Our industry’s heritage of pulling together and taking a co-operative industry approach to challenges gives us a strong mandate – as did our last levy vote in 2014. But it comes with the need to stand alongside farmers and deliver real and tangible value that makes a difference to their businesses – individually and at an industry-wide level too.
To help farmers we’ve been running our Tactics campaign and other key events for some time now, designed to hone in on cost creep and provide access to tools and support to make changes in their business.
DairyNZ has always maintained that the ability to efficiently harvest pasture is the best determinant of profitability across all farm systems. Pasture still provides the least expensive feed for dairy cows and remains the foundation of our farm systems. That has been our constant message and is at the heart of our advice to, and research for, farmers. It will continue to be our message into the future.
Pasture and the ability to turn off supplement use is also the foundation of how we are able to manage volatility and farmers are using this mechanism strongly at this time. Farmers are using the obvious levers at their disposal to manage volatility in milk price – culling cows instead of using supplementary feed to maintain cow condition.
The next phase of the DairyNZ Tactics campaign starting this month has a renewed focus on pasture as the key driver of farming competitively through both high and low milk price situations. We are excited about the potential that this initiative has to help farmers. It starts with a challenge on whether New Zealand dairy farmers are truly 'pasture first'.
We want to connect with as many dairy farmers as possible and see where we can help or, if we can’t help, put them in touch with those that can. That could mean they receive a phone call or visit from us.
We are also currently running tailored events to support sharemilkers, in partnership with Federated Farmers. These are amongst the most vulnerable groups of farmers in the current situation.
Top budget case studies featured on our website have been updated. These nine top operators have opened up their budgets and made them available to others. The update will detail what changes they have made and how they are placed for next season.
In the coming months GoodYarn workshops are also running, designed to help farmers talk about mental health and recognise the signs of stress and mental health problems.
Advice from farmers nationwide is helping us shape the Tactics campaign. For more information see the Tactics section.
In terms of our long term research and science objectives we can’t just turn off the tap. Two of our most important research projects for example are seven-year investments – one focused around developing forages for reduced nitrate leaching to future-proof our industry.
The other is researching cow fertility and lifetime productivity. Together, current performance in these two farming areas – fertility and productivity - are estimated to cost the dairy industry $1 billion annually. The profitability of dairy farming could be increased by $500 million per year if industry targets for reproductive performance are achieved.
These targets will not be achieved using current knowledge and technologies alone. A biological breakthrough is required.
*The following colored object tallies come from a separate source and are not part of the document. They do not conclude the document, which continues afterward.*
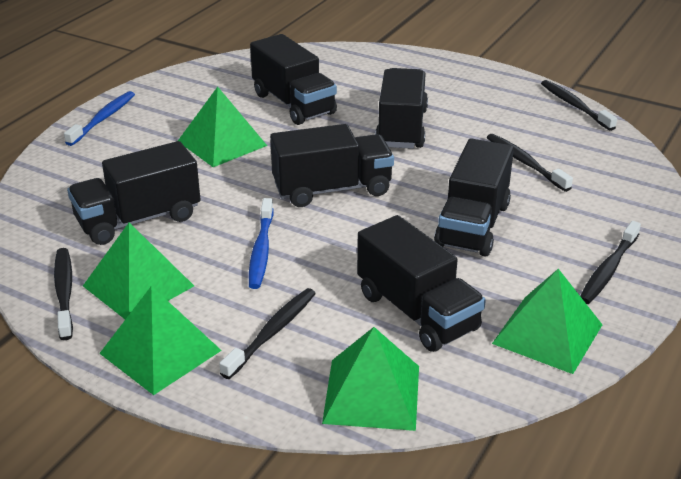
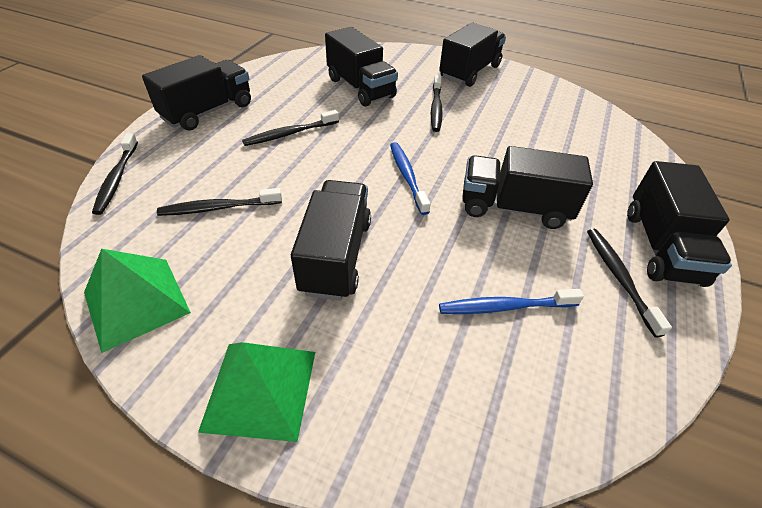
green pyramid: [83,223,194,319] [99,286,222,395] [178,87,267,167] [322,327,419,431] [492,269,602,374] = 5 -> [84,249,191,353] [198,342,315,442] = 2

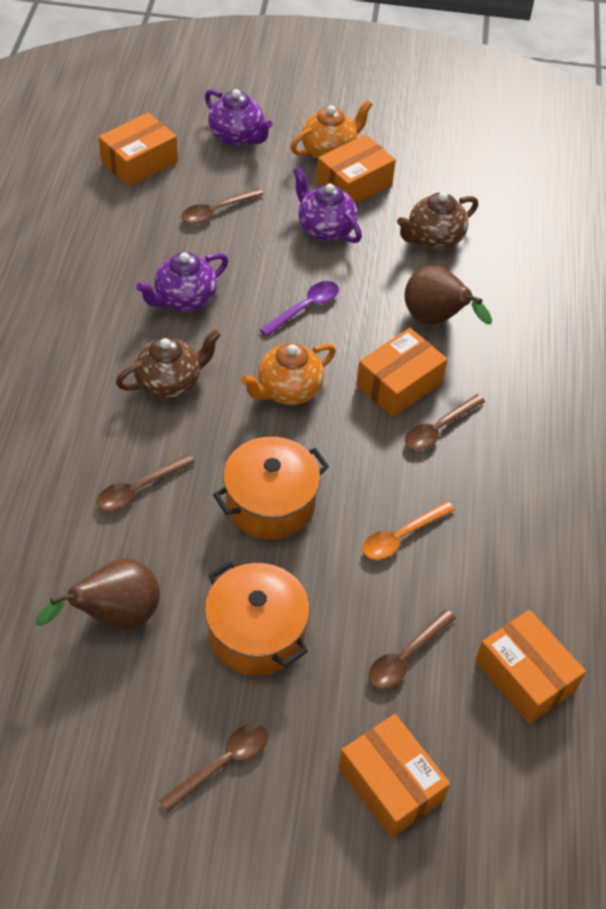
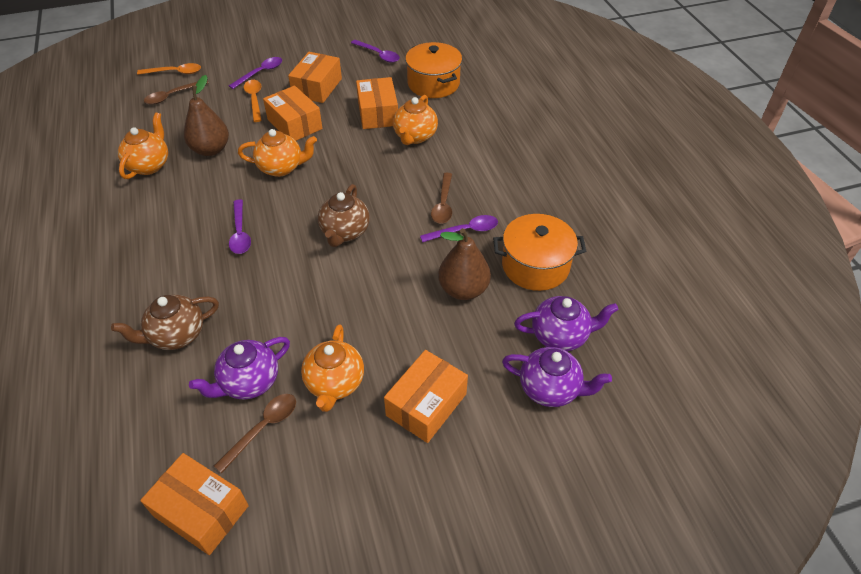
brown spoon: [96,454,195,511] [159,723,268,812] [181,188,264,224] [368,609,456,689] [405,394,485,450] = 5 -> [144,81,208,105] [214,394,296,473] [431,173,452,224] = 3
orange spoon: [362,501,455,560] = 1 -> [137,63,201,75] [244,80,262,122] = 2
orange teapot: [241,343,336,405] [291,100,373,159] = 2 -> [118,112,168,179] [238,129,317,177] [301,324,364,412] [393,95,438,145] = 4
purple spoon: [260,281,339,336] = 1 -> [229,57,282,89] [229,199,251,254] [351,40,400,63] [420,215,498,243] = 4

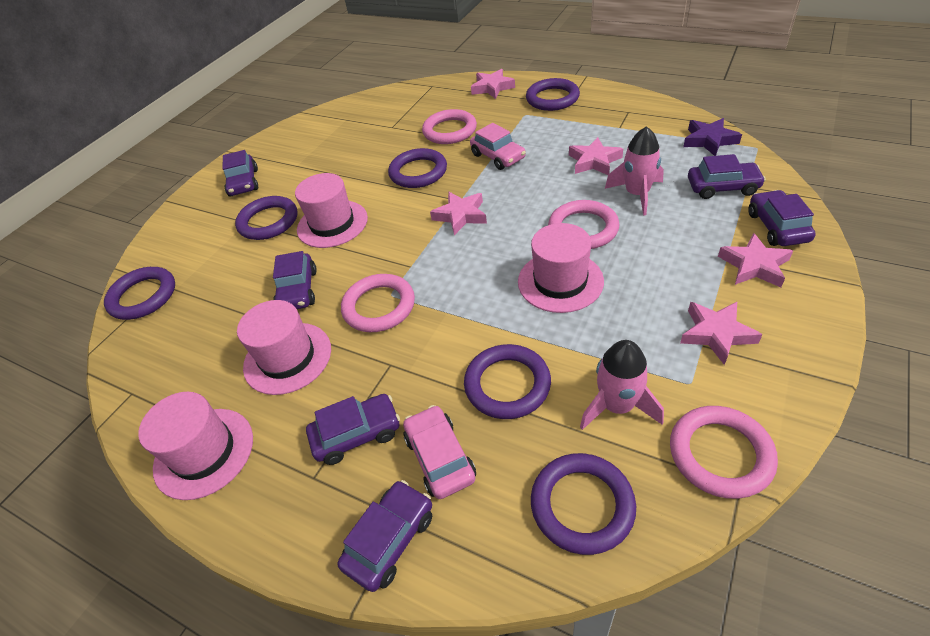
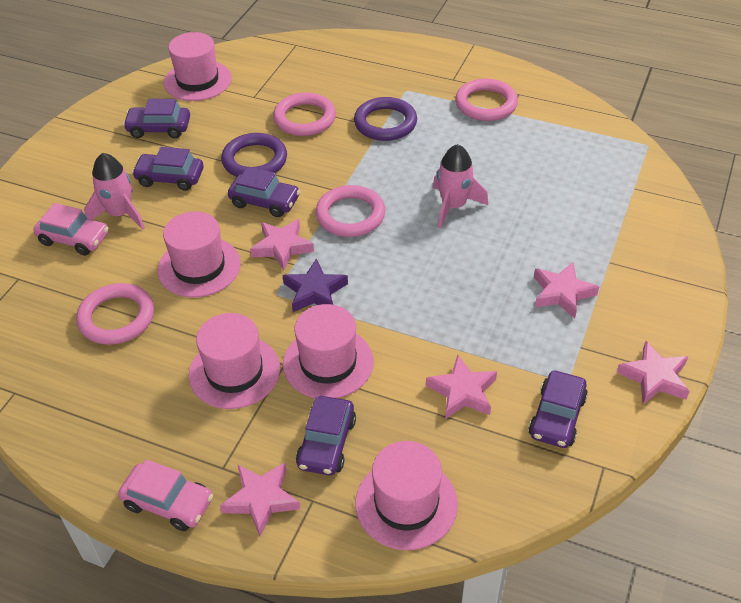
pink hat: [138,392,253,500] [237,300,331,395] [295,173,368,248] [518,223,604,313] = 4 -> [158,211,241,298] [164,32,232,101] [189,313,280,409] [283,304,374,398] [355,441,458,550] = 5
purple car: [222,150,258,197] [273,251,317,309] [306,394,400,465] [337,480,432,592] [688,154,766,199] [748,190,816,246] = 6 -> [123,99,190,138] [132,147,204,191] [228,167,300,217] [296,396,356,476] [528,371,588,448] = 5
purple ring: [104,267,175,320] [235,196,298,240] [388,148,447,188] [464,344,551,419] [526,78,580,111] [531,453,636,555] = 6 -> [221,133,287,177] [354,97,417,141] = 2

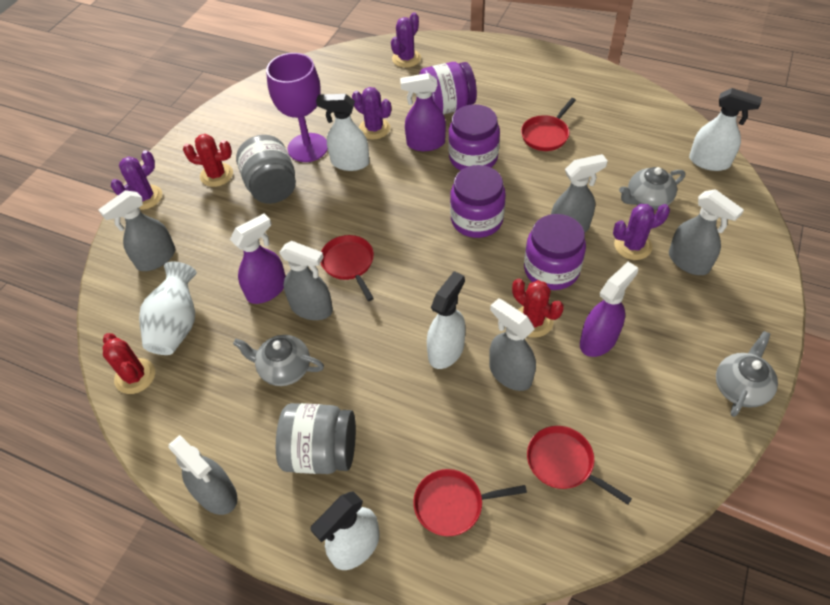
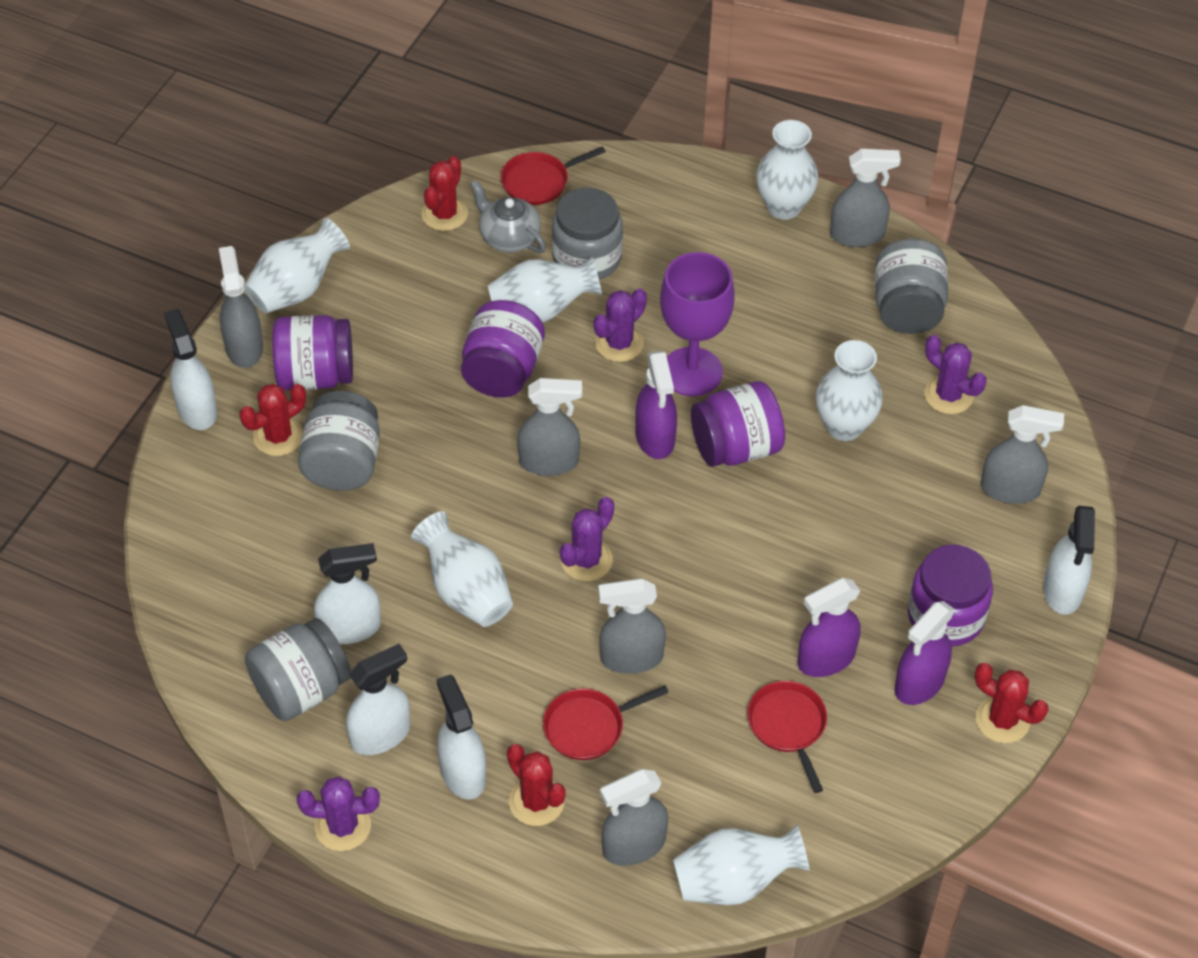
grey jar: [236,135,296,204] [276,403,356,474] = 2 -> [245,618,351,721] [298,391,380,491] [551,188,623,280] [875,238,948,334] = 4
grey teapot: [233,335,324,386] [619,167,685,210] [716,331,778,417] = 3 -> [470,180,546,253] = 1
red cactus: [103,333,155,394] [183,134,233,187] [512,279,564,338] = 3 -> [240,384,306,456] [421,156,468,231] [507,744,566,826] [975,663,1049,743] = 4
red pan: [321,235,374,301] [413,469,527,536] [521,98,576,151] [527,426,632,505] = 4 -> [501,146,606,205] [543,685,669,760] [747,681,827,793] = 3
white spray bottle: [310,491,380,570] [316,94,369,171] [427,271,466,369] [689,88,762,171] = 4 -> [164,309,217,430] [314,543,381,644] [346,644,410,755] [437,674,486,800] [1043,506,1095,615] = 5
white vase: [139,261,197,355] = 1 -> [245,218,350,313] [411,511,513,627] [487,256,602,322] [673,825,810,905] [756,120,819,220] [816,340,883,441] = 6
The aim of this project is to accelerate genetic gain in fertility and manipulate the biology that underpins cow fertility.
As stated above, the challenge we have is you can’t easily switch research on and off if you want to keep it delivering for farmers. If we do, the government will also stop investing with us. However, we are certainly looking at what research projects can be pared back for now and reducing our costs.
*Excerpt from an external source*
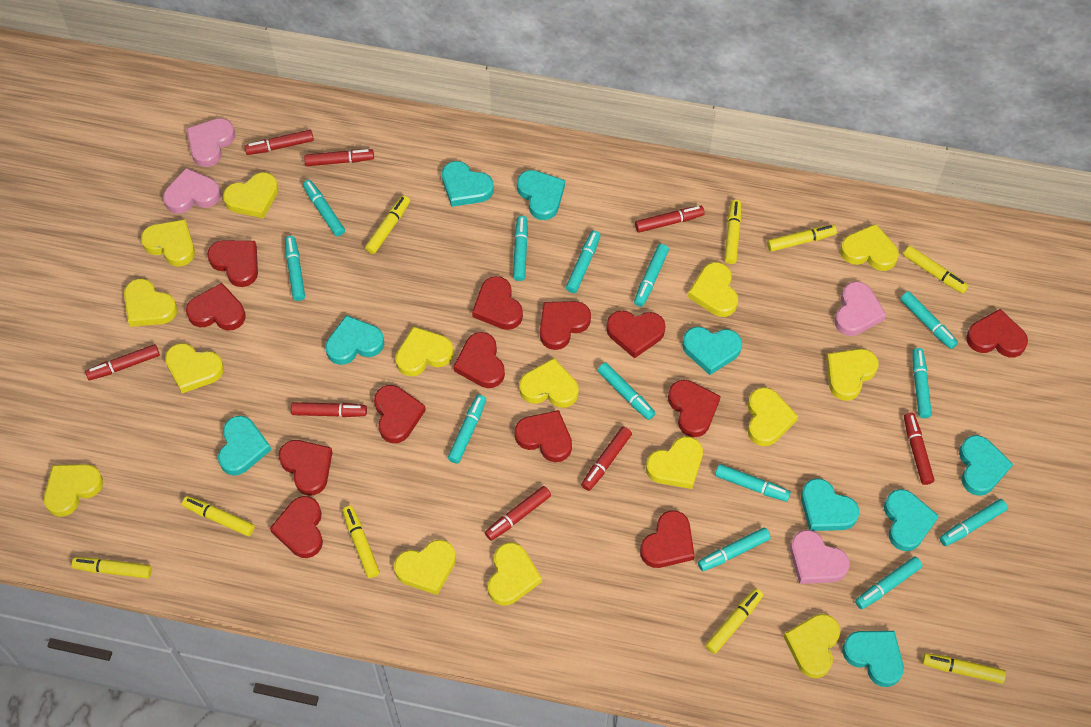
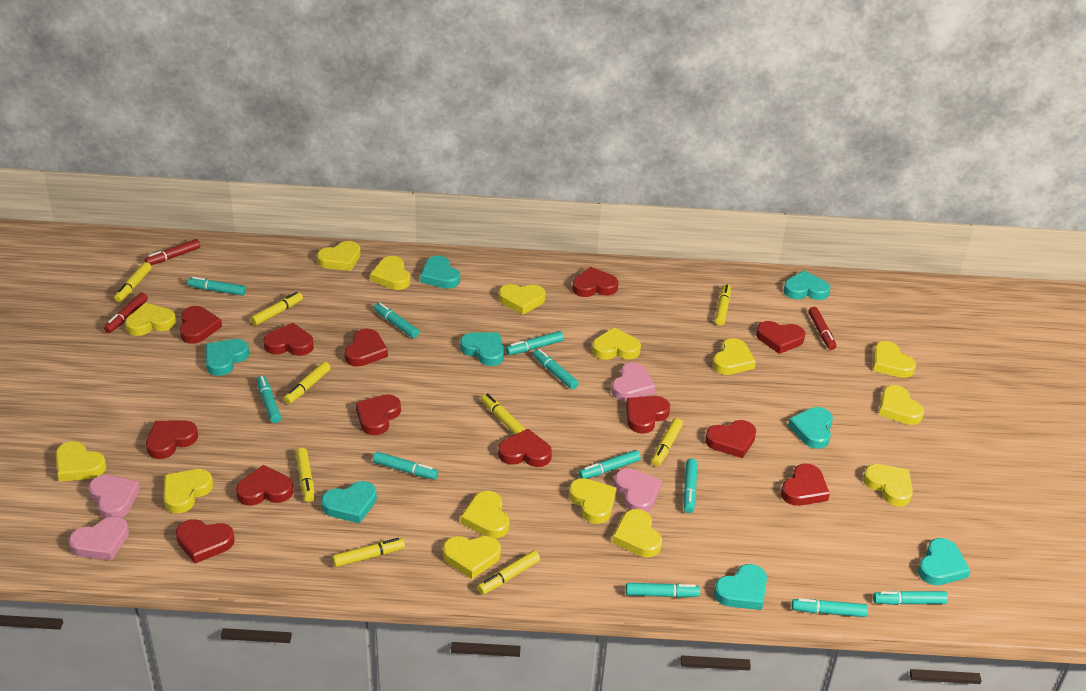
red marker: [85,344,160,380] [244,130,314,155] [291,402,367,417] [304,149,374,166] [485,486,551,541] [581,427,632,491] [635,206,704,233] [904,413,934,485] = 8 -> [104,292,148,333] [145,239,200,265] [808,307,836,350] = 3
turquoise heart: [218,416,271,476] [325,315,384,365] [442,161,494,207] [517,170,565,220] [682,327,742,375] [801,478,859,531] [842,631,904,687] [884,489,939,551] [959,435,1013,496] = 9 -> [206,339,249,376] [321,481,377,524] [420,256,460,289] [460,332,504,366] [714,564,767,610] [783,271,830,300] [788,407,833,449] [918,538,971,585] = 8
turquoise marker: [285,236,305,301] [303,180,345,236] [448,395,486,464] [513,216,528,281] [566,231,601,293] [597,362,655,420] [634,244,669,307] [698,527,771,571] [715,464,791,502] [855,556,922,609] [900,291,958,349] [912,348,932,418] [939,499,1008,546] = 13 -> [188,276,246,296] [257,375,281,423] [373,451,438,480] [374,302,419,338] [506,331,564,355] [533,349,579,389] [578,450,641,479] [626,583,700,598] [683,458,698,513] [792,598,868,617] [873,591,948,605] = 11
I am accountable to our farmer-led board on how $67 million worth of levy funds from dairy farmers delivers value for the investments the board prioritises and approves. Farmers are also keen to hear the value they get too for what is a substantial amount of money.
As production drops, so does our own income, although not to the extent of farmers. The levy is not a fixed cost. It is pegged to farmer’s business in terms of milk production, being set at 3.6 cents per kilogram of milksolids.
The board has not relaxed any of our targets. It is expecting more from less as I know farmers are too.